**YOUR GOAL**
Return every line of the material that contains the string "более", matching its case exactly.

**SOURCE MATERIAL**
· · · ·

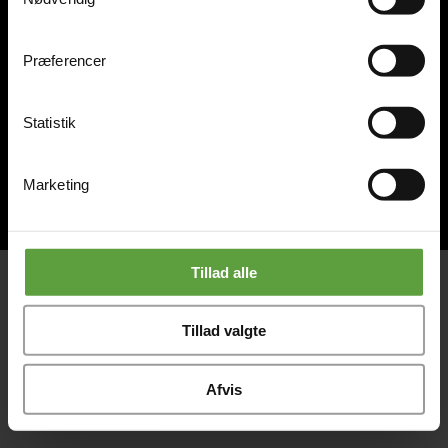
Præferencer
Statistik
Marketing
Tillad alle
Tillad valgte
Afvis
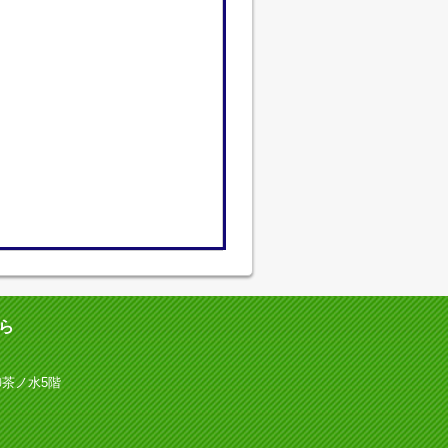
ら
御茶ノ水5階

· · · ·

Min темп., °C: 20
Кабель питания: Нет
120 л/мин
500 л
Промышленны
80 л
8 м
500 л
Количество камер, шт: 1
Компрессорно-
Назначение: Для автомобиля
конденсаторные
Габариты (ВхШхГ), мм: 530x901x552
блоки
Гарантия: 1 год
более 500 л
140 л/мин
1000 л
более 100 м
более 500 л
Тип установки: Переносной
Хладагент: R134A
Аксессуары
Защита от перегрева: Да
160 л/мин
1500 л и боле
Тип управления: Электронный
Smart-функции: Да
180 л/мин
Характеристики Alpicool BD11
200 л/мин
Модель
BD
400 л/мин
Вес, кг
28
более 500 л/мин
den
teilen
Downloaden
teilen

· · · ·

**RESPONSE TO THIS TASK**
более 500 л
более 100 м
более 500 л
более 500 л/мин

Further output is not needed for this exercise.